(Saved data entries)
☆ ☆ ☆ ☆
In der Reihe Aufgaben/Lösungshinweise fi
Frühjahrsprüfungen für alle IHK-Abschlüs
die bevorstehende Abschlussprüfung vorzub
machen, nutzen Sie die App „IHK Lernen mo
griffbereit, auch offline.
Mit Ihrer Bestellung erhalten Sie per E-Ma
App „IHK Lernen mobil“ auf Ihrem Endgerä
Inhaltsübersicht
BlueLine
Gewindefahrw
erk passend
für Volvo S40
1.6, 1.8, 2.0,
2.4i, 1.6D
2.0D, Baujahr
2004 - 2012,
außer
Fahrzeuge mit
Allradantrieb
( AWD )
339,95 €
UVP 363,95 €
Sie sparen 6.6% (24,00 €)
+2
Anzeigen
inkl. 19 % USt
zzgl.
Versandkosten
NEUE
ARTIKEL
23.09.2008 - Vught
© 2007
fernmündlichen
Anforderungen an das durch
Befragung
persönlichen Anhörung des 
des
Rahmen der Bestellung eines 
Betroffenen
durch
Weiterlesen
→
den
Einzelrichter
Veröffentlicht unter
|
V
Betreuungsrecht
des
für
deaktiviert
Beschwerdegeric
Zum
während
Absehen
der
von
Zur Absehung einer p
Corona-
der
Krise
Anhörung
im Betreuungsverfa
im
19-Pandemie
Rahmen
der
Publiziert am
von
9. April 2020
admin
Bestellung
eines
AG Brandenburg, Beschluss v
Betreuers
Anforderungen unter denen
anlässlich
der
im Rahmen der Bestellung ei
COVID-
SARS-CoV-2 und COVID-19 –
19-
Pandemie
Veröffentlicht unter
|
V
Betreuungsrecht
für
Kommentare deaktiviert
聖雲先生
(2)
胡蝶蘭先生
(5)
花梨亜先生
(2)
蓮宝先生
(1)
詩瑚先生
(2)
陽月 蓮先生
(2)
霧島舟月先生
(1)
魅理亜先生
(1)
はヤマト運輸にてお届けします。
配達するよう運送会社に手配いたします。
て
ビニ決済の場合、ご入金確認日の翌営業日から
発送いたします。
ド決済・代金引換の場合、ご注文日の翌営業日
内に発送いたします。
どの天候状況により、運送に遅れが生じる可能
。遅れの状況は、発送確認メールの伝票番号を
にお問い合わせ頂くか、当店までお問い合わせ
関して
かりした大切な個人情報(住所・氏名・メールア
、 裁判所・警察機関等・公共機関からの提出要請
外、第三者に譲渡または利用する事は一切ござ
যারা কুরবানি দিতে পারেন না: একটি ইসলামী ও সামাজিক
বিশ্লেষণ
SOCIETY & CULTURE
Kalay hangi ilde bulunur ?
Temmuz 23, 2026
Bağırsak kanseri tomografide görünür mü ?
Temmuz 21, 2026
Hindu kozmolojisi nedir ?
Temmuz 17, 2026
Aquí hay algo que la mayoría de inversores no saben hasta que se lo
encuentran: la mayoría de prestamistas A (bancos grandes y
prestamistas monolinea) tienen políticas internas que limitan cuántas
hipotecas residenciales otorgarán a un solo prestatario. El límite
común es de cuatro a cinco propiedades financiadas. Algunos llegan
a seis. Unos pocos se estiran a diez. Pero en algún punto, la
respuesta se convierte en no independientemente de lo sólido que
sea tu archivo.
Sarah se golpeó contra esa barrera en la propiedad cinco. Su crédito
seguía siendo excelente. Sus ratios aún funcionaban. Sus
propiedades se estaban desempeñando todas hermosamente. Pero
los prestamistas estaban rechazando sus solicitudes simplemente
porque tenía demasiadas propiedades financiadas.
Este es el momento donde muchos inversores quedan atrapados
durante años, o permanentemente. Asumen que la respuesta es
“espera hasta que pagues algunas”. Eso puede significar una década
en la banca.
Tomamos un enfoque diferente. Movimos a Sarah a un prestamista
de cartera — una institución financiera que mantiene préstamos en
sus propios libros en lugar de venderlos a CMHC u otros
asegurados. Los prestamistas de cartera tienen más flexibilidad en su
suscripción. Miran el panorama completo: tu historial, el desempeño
☆ ☆ ☆ ☆
Could you copy every record above exactly as it appears?

In der Reihe Aufgaben/Lösungshinweise fi
Frühjahrsprüfungen für alle IHK-Abschlüs
die bevorstehende Abschlussprüfung vorzub
machen, nutzen Sie die App „IHK Lernen mo
griffbereit, auch offline.
Mit Ihrer Bestellung erhalten Sie per E-Ma
App „IHK Lernen mobil“ auf Ihrem Endgerä
Inhaltsübersicht
BlueLine
Gewindefahrw
erk passend
für Volvo S40
1.6, 1.8, 2.0,
2.4i, 1.6D
2.0D, Baujahr
2004 - 2012,
außer
Fahrzeuge mit
Allradantrieb
( AWD )
339,95 €
UVP 363,95 €
Sie sparen 6.6% (24,00 €)
+2
Anzeigen
inkl. 19 % USt
zzgl.
Versandkosten
NEUE
ARTIKEL
23.09.2008 - Vught
© 2007
fernmündlichen
Anforderungen an das durch
Befragung
persönlichen Anhörung des 
des
Rahmen der Bestellung eines 
Betroffenen
durch
Weiterlesen
→
den
Einzelrichter
Veröffentlicht unter
|
V
Betreuungsrecht
des
für
deaktiviert
Beschwerdegeric
Zum
während
Absehen
der
von
Zur Absehung einer p
Corona-
der
Krise
Anhörung
im Betreuungsverfa
im
19-Pandemie
Rahmen
der
Publiziert am
von
9. April 2020
admin
Bestellung
eines
AG Brandenburg, Beschluss v
Betreuers
Anforderungen unter denen
anlässlich
der
im Rahmen der Bestellung ei
COVID-
SARS-CoV-2 und COVID-19 –
19-
Pandemie
Veröffentlicht unter
|
V
Betreuungsrecht
für
Kommentare deaktiviert
聖雲先生
(2)
胡蝶蘭先生
(5)
花梨亜先生
(2)
蓮宝先生
(1)
詩瑚先生
(2)
陽月 蓮先生
(2)
霧島舟月先生
(1)
魅理亜先生
(1)
はヤマト運輸にてお届けします。
配達するよう運送会社に手配いたします。
て
ビニ決済の場合、ご入金確認日の翌営業日から
発送いたします。
ド決済・代金引換の場合、ご注文日の翌営業日
内に発送いたします。
どの天候状況により、運送に遅れが生じる可能
。遅れの状況は、発送確認メールの伝票番号を
にお問い合わせ頂くか、当店までお問い合わせ
関して
かりした大切な個人情報(住所・氏名・メールア
、 裁判所・警察機関等・公共機関からの提出要請
外、第三者に譲渡または利用する事は一切ござ
যারা কুরবানি দিতে পারেন না: একটি ইসলামী ও সামাজিক
বিশ্লেষণ
SOCIETY & CULTURE
Kalay hangi ilde bulunur ?
Temmuz 23, 2026
Bağırsak kanseri tomografide görünür mü ?
Temmuz 21, 2026
Hindu kozmolojisi nedir ?
Temmuz 17, 2026
Aquí hay algo que la mayoría de inversores no saben hasta que se lo
encuentran: la mayoría de prestamistas A (bancos grandes y
prestamistas monolinea) tienen políticas internas que limitan cuántas
hipotecas residenciales otorgarán a un solo prestatario. El límite
común es de cuatro a cinco propiedades financiadas. Algunos llegan
a seis. Unos pocos se estiran a diez. Pero en algún punto, la
respuesta se convierte en no independientemente de lo sólido que
sea tu archivo.
Sarah se golpeó contra esa barrera en la propiedad cinco. Su crédito
seguía siendo excelente. Sus ratios aún funcionaban. Sus
propiedades se estaban desempeñando todas hermosamente. Pero
los prestamistas estaban rechazando sus solicitudes simplemente
porque tenía demasiadas propiedades financiadas.
Este es el momento donde muchos inversores quedan atrapados
durante años, o permanentemente. Asumen que la respuesta es
“espera hasta que pagues algunas”. Eso puede significar una década
en la banca.
Tomamos un enfoque diferente. Movimos a Sarah a un prestamista
de cartera — una institución financiera que mantiene préstamos en
sus propios libros en lugar de venderlos a CMHC u otros
asegurados. Los prestamistas de cartera tienen más flexibilidad en su
suscripción. Miran el panorama completo: tu historial, el desempeño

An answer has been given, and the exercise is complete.